If you remember that 51 is NOT a prime number because 3 × 17 = 51, then it isn’t difficult to recognize that 1751 also must be divisible by 17.

1751 is a composite number.

Prime factorization: 1751 = 17 × 103.

1751 has no exponents greater than 1 in its prime factorization, so √1751 cannot be simplified.

The exponents in the prime factorization are 1 and 1. Adding one to each exponent and multiplying we get (1 + 1)(1 + 1) = 2 × 2 = 4. Therefore 1751 has exactly 4 factors.

The factors of 1751 are outlined with their factor pair partners in the graphic below.

More About the Number 1751:

1751 is the hypotenuse of a Pythagorean triple:
824-1545-1751 which is (8-15-17) times 103.

1751 looks interesting in some other bases:
It’s 575 in base 18 because 5(18²) + 7(18) + 5(1) = 1751,
373 base 23 because 3(23²) + 7(23) + 3(1) = 1751, and
1F1 base 35 because 1(35²) + 15(35) + 1(1) = 1751.

Place the numbers 1 to 12 in the first column and also in the top row so that those numbers are the factors of the given clues.

Factors of 1750:

1750 is a composite number.

Prime factorization: 1750 = 2 × 5 × 5 × 5 × 7, which can be written 1750 = 2 × 5³ × 7.

1750 has at least one exponent greater than 1 in its prime factorization so √1750 can be simplified. Taking the factor pair from the factor pair table below with the largest square number factor, we get √1750 = (√25)(√70) = 5√70.

The exponents in the prime factorization are 1,3 and 1. Adding one to each exponent and multiplying we get (1 + 1)(3 + 1)(1 + 1) = 2 × 4 × 2 = 16. Therefore 1750 has exactly 16 factors.

The factors of 1750 are outlined with their factor pair partners in the graphic below.

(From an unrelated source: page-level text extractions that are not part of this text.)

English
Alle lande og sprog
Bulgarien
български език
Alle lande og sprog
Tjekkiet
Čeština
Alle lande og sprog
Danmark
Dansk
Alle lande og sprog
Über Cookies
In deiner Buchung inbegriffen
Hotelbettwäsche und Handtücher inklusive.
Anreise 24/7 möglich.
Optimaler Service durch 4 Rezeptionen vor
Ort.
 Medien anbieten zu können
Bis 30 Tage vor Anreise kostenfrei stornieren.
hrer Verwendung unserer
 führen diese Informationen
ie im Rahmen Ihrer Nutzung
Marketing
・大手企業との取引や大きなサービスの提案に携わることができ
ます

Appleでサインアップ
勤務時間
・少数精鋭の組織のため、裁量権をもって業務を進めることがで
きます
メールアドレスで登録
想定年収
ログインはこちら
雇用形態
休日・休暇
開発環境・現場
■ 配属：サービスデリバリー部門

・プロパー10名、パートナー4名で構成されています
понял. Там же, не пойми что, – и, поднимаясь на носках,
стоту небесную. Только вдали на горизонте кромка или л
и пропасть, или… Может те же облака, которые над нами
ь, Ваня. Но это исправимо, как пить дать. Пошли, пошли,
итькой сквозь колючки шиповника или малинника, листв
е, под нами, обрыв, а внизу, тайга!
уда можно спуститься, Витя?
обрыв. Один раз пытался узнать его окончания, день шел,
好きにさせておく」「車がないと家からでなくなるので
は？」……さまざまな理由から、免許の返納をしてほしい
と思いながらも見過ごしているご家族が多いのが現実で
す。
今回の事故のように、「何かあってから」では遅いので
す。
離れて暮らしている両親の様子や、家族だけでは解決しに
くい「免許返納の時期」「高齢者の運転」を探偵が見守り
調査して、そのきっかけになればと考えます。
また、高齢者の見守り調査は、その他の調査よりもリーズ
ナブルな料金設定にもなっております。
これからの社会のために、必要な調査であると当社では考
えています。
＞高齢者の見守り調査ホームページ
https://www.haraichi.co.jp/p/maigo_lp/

More About the Number 1750:

1750 is the hypotenuse of THREE Pythagorean triples:
490 1680 1750, which is (7-24-25) times 70,
616 1638 1750, which is 14 times (44-117-125), and
1050 1400 1750, which is (3-4-5) times 350.

1750 looks interesting in some other bases:
It’s 5050 in base 7 because 5(7³) + 5(7) = 1750, and it’s
1K1 in base 33 because 1(33²) + 20(33) + 1(1) = 1750.

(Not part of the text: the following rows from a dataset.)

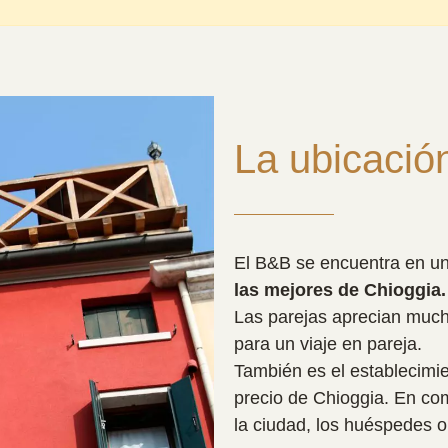
La ubicació
El B&B se encuentra en u
las mejores de Chioggia.
Las parejas aprecian mucho
para un viaje en pareja.
También es el establecimie
precio de Chioggia. En co
la ciudad, los huéspedes 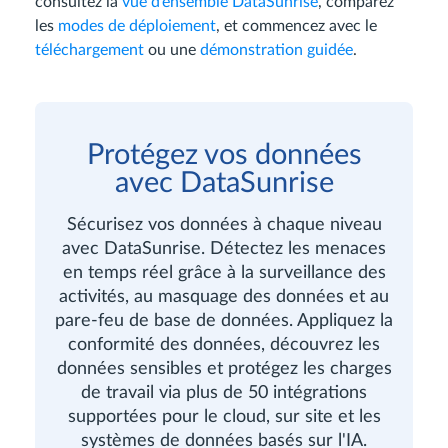
consultez la
vue d’ensemble DataSunrise
, comparez
les
modes de déploiement
, et commencez avec le
téléchargement
ou une
démonstration guidée
.
Protégez vos données
avec DataSunrise
Sécurisez vos données à chaque niveau
avec DataSunrise. Détectez les menaces
en temps réel grâce à la surveillance des
activités, au masquage des données et au
pare-feu de base de données. Appliquez la
conformité des données, découvrez les
données sensibles et protégez les charges
de travail via plus de 50 intégrations
supportées pour le cloud, sur site et les
systèmes de données basés sur l'IA.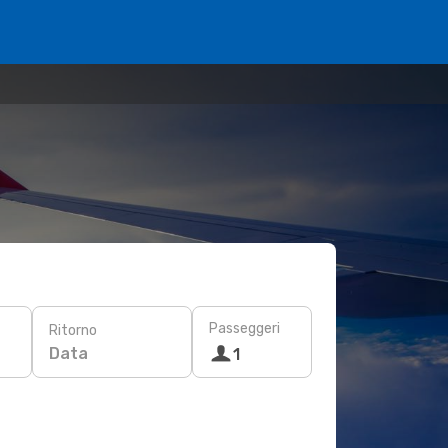
Passeggeri
Ritorno
Data
1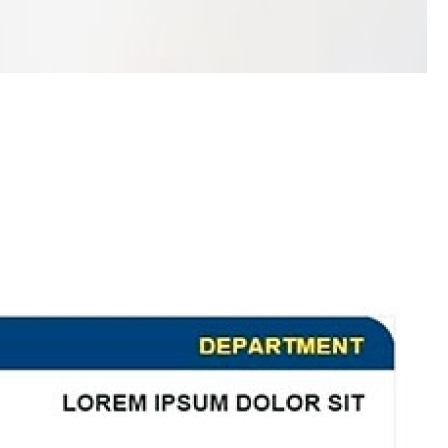
Porta Crachá Transparente
Port
Ribbon Colorido
Ribbon Co
Ribbon Fargo
Ribbon Ma
Ribbon Resina
Rib
Ribbon de Impressora
Rib
Ribbon Impressora Te
Ribbon Impressora Zebr
Ribbon para Impressora de Et
Ribbon para Impressora Zebr
Ribbon da Impressora Rio Grande
Ribbon de Impressoras Pa
Ribbon Metalizado pa
Ribbon para E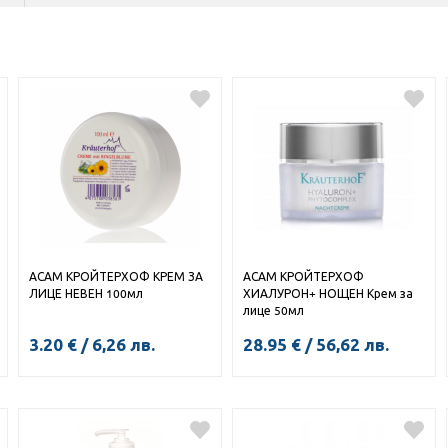
АСАМ КРОЙТЕРХОФ КРЕМ ЗА
АСАМ КРОЙТЕРХОФ
ЛИЦЕ НЕВЕН 100мл
ХИАЛУРОН+ НОЩЕН Крем за
лице 50мл
3.20
€
/
6,26
лв.
28.95
€
/
56,62
лв.
КУПИ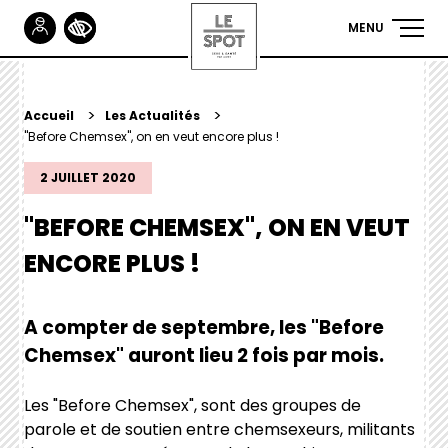
Gestionnaire de Cookies
MENU
NAVIGA
PRINCIP
Aller
au
contenu
YOU
Accueil
Les Actualités
"Before Chemsex", on en veut encore plus !
principal
ARE
2 JUILLET 2020
HERE
"BEFORE CHEMSEX", ON EN VEUT
ENCORE PLUS !
A compter de septembre, les "Before
Chemsex" auront lieu 2 fois par mois.
Les "Before Chemsex", sont des groupes de
parole et de soutien entre chemsexeurs, militants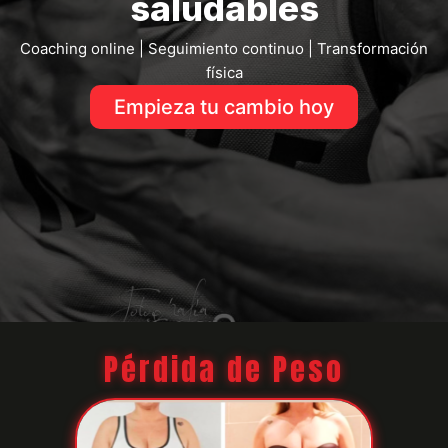
saludables
Coaching online | Seguimiento continuo | Transformación
física
Empieza tu cambio hoy
Pérdida de Peso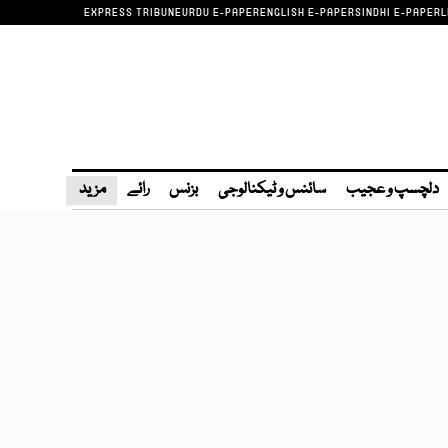
EXPRESS TRIBUNE
URDU E-PAPER
ENGLISH E-PAPER
SINDHI E-PAPER
L
دلچسپ و عجیب
سائنس و ٹیکنالوجی
بزنس
رائے
مزید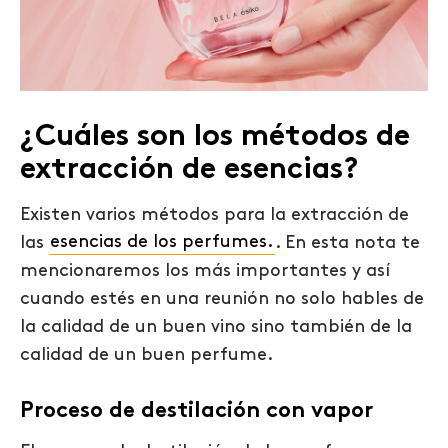
¿Cuáles son los métodos de
extracción de esencias?
Existen varios métodos para la
extracción
de
las
esencias de los perfumes.
. En esta nota te
mencionaremos los más importantes y así
cuando estés en una reunión no solo hables de
la calidad de un buen vino sino también de la
calidad de un buen perfume.
Proceso de destilación con vapor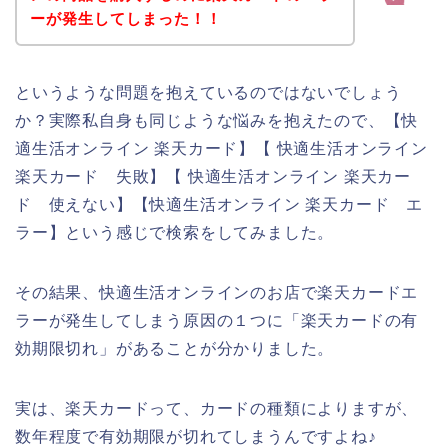
ーが発生してしまった！！
というような問題を抱えているのではないでしょう
か？実際私自身も同じような悩みを抱えたので、【快
適生活オンライン 楽天カード】【 快適生活オンライン
楽天カード 失敗】【 快適生活オンライン 楽天カー
ド 使えない】【快適生活オンライン 楽天カード エ
ラー】という感じで検索をしてみました。
その結果、快適生活オンラインのお店で楽天カードエ
ラーが発生してしまう原因の１つに「楽天カードの有
効期限切れ」があることが分かりました。
実は、楽天カードって、カードの種類によりますが、
数年程度で有効期限が切れてしまうんですよね♪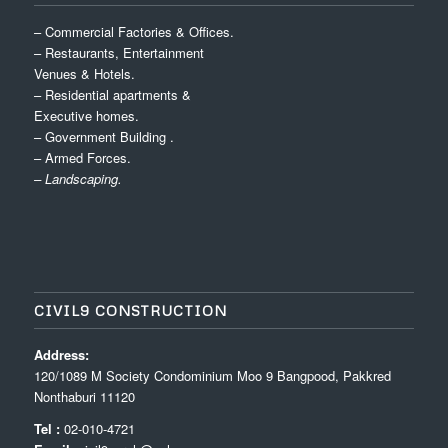
– Commercial Factories & Offices.
– Restaurants, Entertainment
Venues & Hotels.
– Residential apartments &
Executive homes.
– Government Building .
– Armed Forces.
– Landscaping.
CIVIL9 CONSTRUCTION
Address:
120/1089 M Society Condominium Moo 9 Bangpood, Pakkred
Nonthaburi 11120
Tel :
02-010-4721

Here’s one more Valentine’s puzzle for you to do. Enjoy!

Factors of 1749:

1749 is divisible by 3 because 7 is half of 14 so any 3-digit number made from the digits 714 in any order is divisible by 3, and of course, 9 is divisible by 3.

1749 is divisible by 11 because 1 – 7 + 4 – 9 = -11, a multiple of 11.

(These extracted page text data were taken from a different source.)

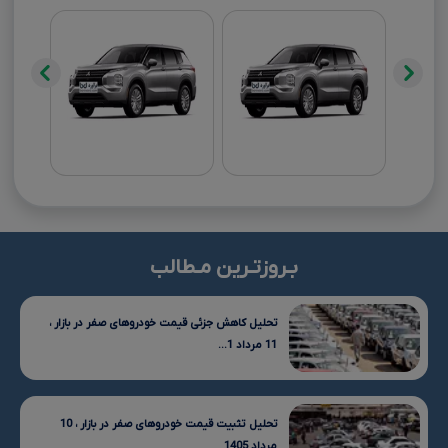
بـروزتـرین مـطالب
تحلیل کاهش جزئی قیمت خودروهای صفر در بازار ،
11 مرداد 1...
تحلیل تثبیت قیمت خودروهای صفر در بازار ، 10
مرداد 1405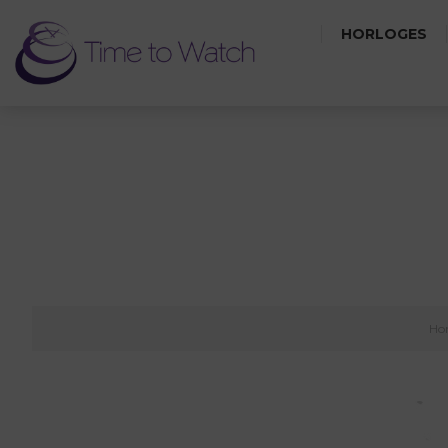
HORLOGES
Ho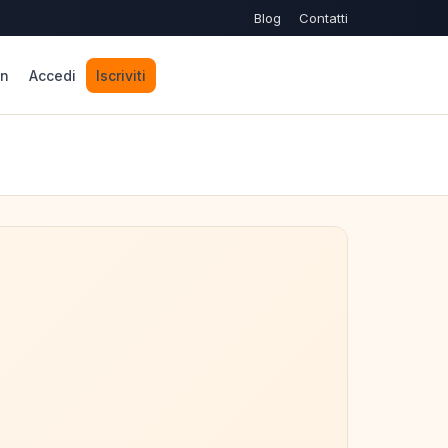
Blog
Contatti
n
Accedi
Iscriviti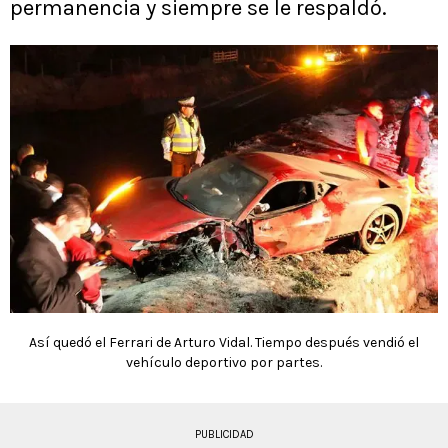
permanencia y siempre se le respaldó.
Así quedó el Ferrari de Arturo Vidal. Tiempo después vendió el
vehículo deportivo por partes.
PUBLICIDAD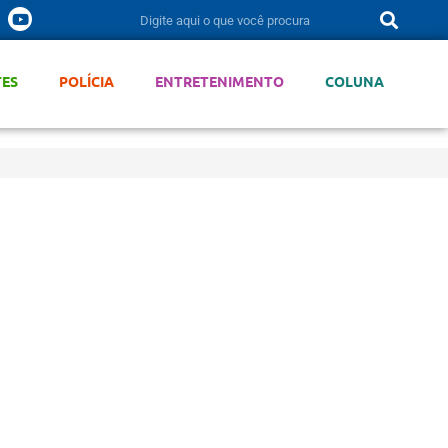
TES
POLÍCIA
ENTRETENIMENTO
COLUNA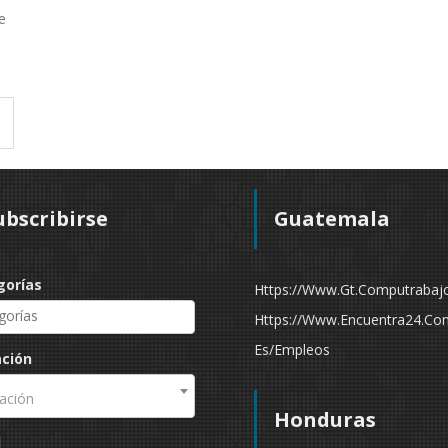
e
ubscribirse
Guatemala
gorías
Https://www.gt.computrabaj
Https://www.encuentra24.co
Es/empleos
ación
ación
Honduras
l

1749 is a composite number.

Prime factorization: 1749 = 3 × 11 × 53.

1749 has no exponents greater than 1 in its prime factorization, so √1749 cannot be simplified.

The exponents in the prime factorization are 1, 1, and 1. Adding one to each exponent and multiplying we get (1 + 1)(1 + 1)(1 + 1) = 2 × 2 × 2 = 8. Therefore 1749 has exactly 8 factors.

The factors of 1749 are outlined with their factor pair partners in the graphic below.

More About the Number 1749:

1749 is the hypotenuse of a Pythagorean triple:
924-1485-1749 which is 33 times (28-45-53).

1749 is the difference of two squares in FOUR different ways:
875² – 874² = 1749,
293² – 290² = 1749,
85² – 74² = 1749, and
43² – 10² = 1749.

Can you find the one and only solution to this Factor Fits Valentine puzzle or will it give you fits?

Factors of 1748:

1748 is a composite number.

Prime factorization: 1748 = 2 × 2 × 19 × 23, which can be written 1748 = 2² × 19 × 23.

1748 has at least one exponent greater than 1 in its prime factorization so √1748 can be simplified. Taking the factor pair from the factor pair table below with the largest square number factor, we get √1748 = (√4)(√437) = 2√437.

The exponents in the prime factorization are 2, 1, and 1. Adding one to each exponent and multiplying we get (2 + 1)(1 + 1)(1 + 1) = 3 × 2 × 2 = 12. Therefore 1748 has exactly 12 factors.

The factors of 1748 are outlined with their factor pair partners in the graphic below.

More About the Number 1748:

1748 is the difference of two squares in two ways:
438² – 436² = 1748, and
42² – 4² = 1748.
That means we are only 16 numbers away from the next perfect square!